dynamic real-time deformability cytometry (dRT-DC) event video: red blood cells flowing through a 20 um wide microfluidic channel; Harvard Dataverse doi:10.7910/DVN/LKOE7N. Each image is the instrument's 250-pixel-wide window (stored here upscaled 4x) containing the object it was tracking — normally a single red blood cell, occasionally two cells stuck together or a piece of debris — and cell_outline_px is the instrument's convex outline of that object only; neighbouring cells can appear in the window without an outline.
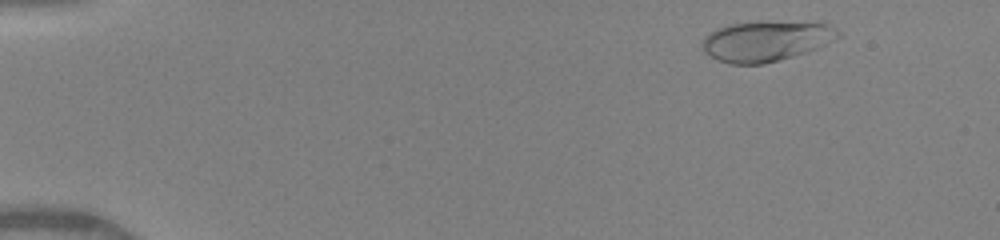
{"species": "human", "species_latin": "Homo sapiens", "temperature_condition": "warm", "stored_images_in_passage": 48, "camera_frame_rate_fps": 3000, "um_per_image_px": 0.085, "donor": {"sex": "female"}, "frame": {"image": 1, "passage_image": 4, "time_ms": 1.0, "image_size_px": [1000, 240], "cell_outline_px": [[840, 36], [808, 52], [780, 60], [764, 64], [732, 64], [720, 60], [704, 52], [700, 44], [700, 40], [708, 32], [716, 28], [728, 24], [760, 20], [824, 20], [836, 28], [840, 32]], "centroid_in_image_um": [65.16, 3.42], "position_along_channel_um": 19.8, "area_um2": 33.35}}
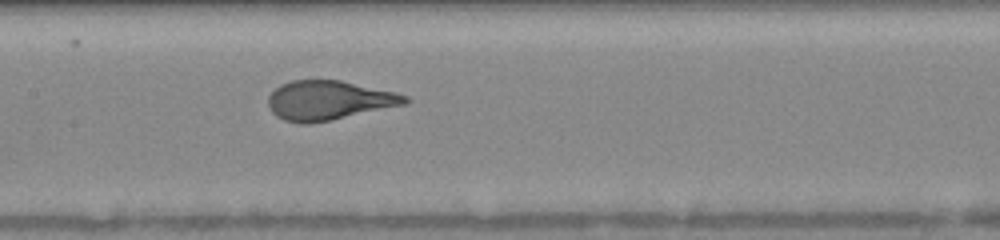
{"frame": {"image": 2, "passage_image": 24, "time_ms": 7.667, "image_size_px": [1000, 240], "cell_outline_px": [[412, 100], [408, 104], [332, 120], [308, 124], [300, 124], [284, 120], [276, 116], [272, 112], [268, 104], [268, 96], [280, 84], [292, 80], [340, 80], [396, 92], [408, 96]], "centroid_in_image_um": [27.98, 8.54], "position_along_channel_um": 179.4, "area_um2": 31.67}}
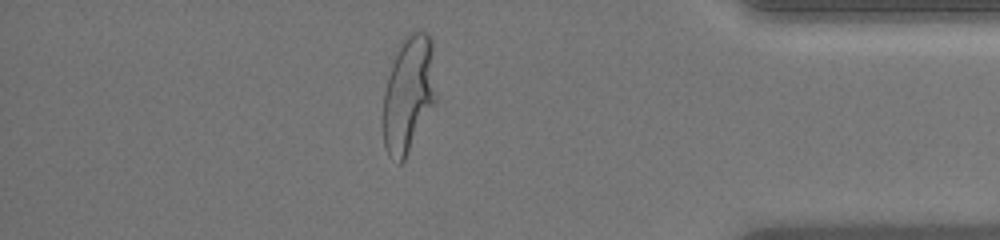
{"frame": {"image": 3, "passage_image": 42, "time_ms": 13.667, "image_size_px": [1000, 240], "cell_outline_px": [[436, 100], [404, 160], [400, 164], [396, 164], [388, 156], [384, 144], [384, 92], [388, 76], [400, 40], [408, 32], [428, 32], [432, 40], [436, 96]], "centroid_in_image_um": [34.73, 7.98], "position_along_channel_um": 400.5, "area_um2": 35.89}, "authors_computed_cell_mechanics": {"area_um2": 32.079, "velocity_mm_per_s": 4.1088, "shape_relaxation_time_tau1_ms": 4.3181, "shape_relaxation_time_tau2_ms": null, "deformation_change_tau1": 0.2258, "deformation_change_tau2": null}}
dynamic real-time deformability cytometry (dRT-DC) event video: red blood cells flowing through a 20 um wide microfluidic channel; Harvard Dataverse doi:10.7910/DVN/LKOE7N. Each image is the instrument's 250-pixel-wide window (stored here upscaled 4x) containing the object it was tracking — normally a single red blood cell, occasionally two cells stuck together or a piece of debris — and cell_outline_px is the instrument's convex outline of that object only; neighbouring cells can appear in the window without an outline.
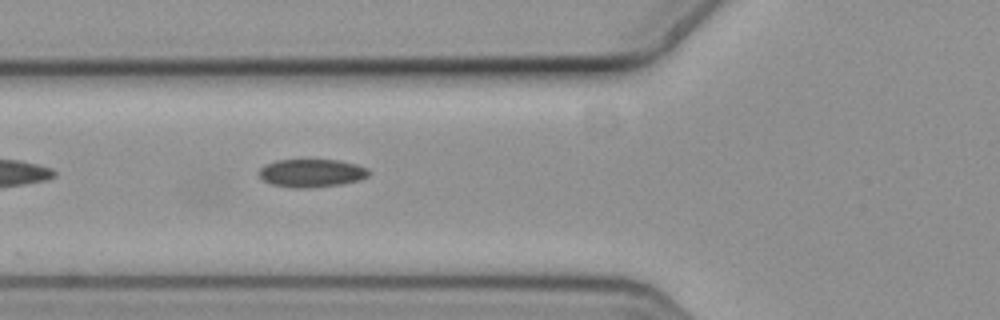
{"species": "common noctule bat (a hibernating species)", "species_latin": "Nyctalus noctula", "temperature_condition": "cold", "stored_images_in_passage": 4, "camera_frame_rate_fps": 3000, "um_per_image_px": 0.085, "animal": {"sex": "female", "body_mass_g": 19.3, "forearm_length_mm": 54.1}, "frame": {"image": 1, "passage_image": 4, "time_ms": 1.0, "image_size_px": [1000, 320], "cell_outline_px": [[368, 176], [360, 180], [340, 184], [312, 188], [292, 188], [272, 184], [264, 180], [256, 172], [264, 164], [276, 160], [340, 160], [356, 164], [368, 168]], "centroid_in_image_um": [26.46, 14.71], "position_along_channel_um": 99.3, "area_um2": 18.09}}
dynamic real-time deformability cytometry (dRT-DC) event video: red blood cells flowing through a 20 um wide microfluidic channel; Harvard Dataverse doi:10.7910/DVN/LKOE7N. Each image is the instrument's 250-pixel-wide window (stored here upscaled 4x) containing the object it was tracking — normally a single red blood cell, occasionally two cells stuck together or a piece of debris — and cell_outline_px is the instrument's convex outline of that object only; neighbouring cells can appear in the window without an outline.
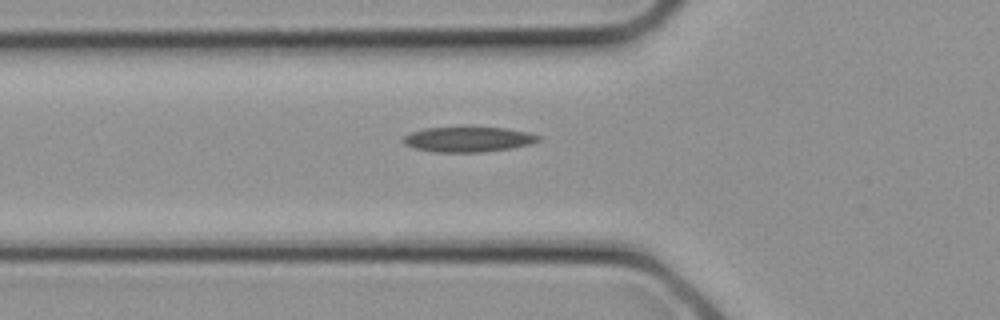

**Task goal:** Images do not belong in the copy; reproduce all other parts of the records above verbatim.

**Answer to the task:**
dynamic real-time deformability cytometry (dRT-DC) event video: red blood cells flowing through a 20 um wide microfluidic channel; Harvard Dataverse doi:10.7910/DVN/LKOE7N. Each image is the instrument's 250-pixel-wide window (stored here upscaled 4x) containing the object it was tracking — normally a single red blood cell, occasionally two cells stuck together or a piece of debris — and cell_outline_px is the instrument's convex outline of that object only; neighbouring cells can appear in the window without an outline.
{"species": "human", "species_latin": "Homo sapiens", "temperature_condition": "warm", "stored_images_in_passage": 48, "camera_frame_rate_fps": 3000, "um_per_image_px": 0.085, "donor": {"sex": "female"}, "frame": {"image": 1, "passage_image": 4, "time_ms": 1.0, "image_size_px": [1000, 240], "cell_outline_px": [[840, 36], [808, 52], [780, 60], [764, 64], [732, 64], [720, 60], [704, 52], [700, 44], [700, 40], [708, 32], [716, 28], [728, 24], [760, 20], [824, 20], [836, 28], [840, 32]], "centroid_in_image_um": [65.16, 3.42], "position_along_channel_um": 19.8, "area_um2": 33.35}}
{"frame": {"image": 2, "passage_image": 24, "time_ms": 7.667, "image_size_px": [1000, 240], "cell_outline_px": [[412, 100], [408, 104], [332, 120], [308, 124], [300, 124], [284, 120], [276, 116], [272, 112], [268, 104], [268, 96], [280, 84], [292, 80], [340, 80], [396, 92], [408, 96]], "centroid_in_image_um": [27.98, 8.54], "position_along_channel_um": 179.4, "area_um2": 31.67}}
{"frame": {"image": 3, "passage_image": 42, "time_ms": 13.667, "image_size_px": [1000, 240], "cell_outline_px": [[436, 100], [404, 160], [400, 164], [396, 164], [388, 156], [384, 144], [384, 92], [388, 76], [400, 40], [408, 32], [428, 32], [432, 40], [436, 96]], "centroid_in_image_um": [34.73, 7.98], "position_along_channel_um": 400.5, "area_um2": 35.89}, "authors_computed_cell_mechanics": {"area_um2": 32.079, "velocity_mm_per_s": 4.1088, "shape_relaxation_time_tau1_ms": 4.3181, "shape_relaxation_time_tau2_ms": null, "deformation_change_tau1": 0.2258, "deformation_change_tau2": null}}
dynamic real-time deformability cytometry (dRT-DC) event video: red blood cells flowing through a 20 um wide microfluidic channel; Harvard Dataverse doi:10.7910/DVN/LKOE7N. Each image is the instrument's 250-pixel-wide window (stored here upscaled 4x) containing the object it was tracking — normally a single red blood cell, occasionally two cells stuck together or a piece of debris — and cell_outline_px is the instrument's convex outline of that object only; neighbouring cells can appear in the window without an outline.
{"species": "common noctule bat (a hibernating species)", "species_latin": "Nyctalus noctula", "temperature_condition": "cold", "stored_images_in_passage": 4, "camera_frame_rate_fps": 3000, "um_per_image_px": 0.085, "animal": {"sex": "female", "body_mass_g": 19.3, "forearm_length_mm": 54.1}, "frame": {"image": 1, "passage_image": 4, "time_ms": 1.0, "image_size_px": [1000, 320], "cell_outline_px": [[368, 176], [360, 180], [340, 184], [312, 188], [292, 188], [272, 184], [264, 180], [256, 172], [264, 164], [276, 160], [340, 160], [356, 164], [368, 168]], "centroid_in_image_um": [26.46, 14.71], "position_along_channel_um": 99.3, "area_um2": 18.09}}
dynamic real-time deformability cytometry (dRT-DC) event video: red blood cells flowing through a 20 um wide microfluidic channel; Harvard Dataverse doi:10.7910/DVN/LKOE7N. Each image is the instrument's 250-pixel-wide window (stored here upscaled 4x) containing the object it was tracking — normally a single red blood cell, occasionally two cells stuck together or a piece of debris — and cell_outline_px is the instrument's convex outline of that object only; neighbouring cells can appear in the window without an outline.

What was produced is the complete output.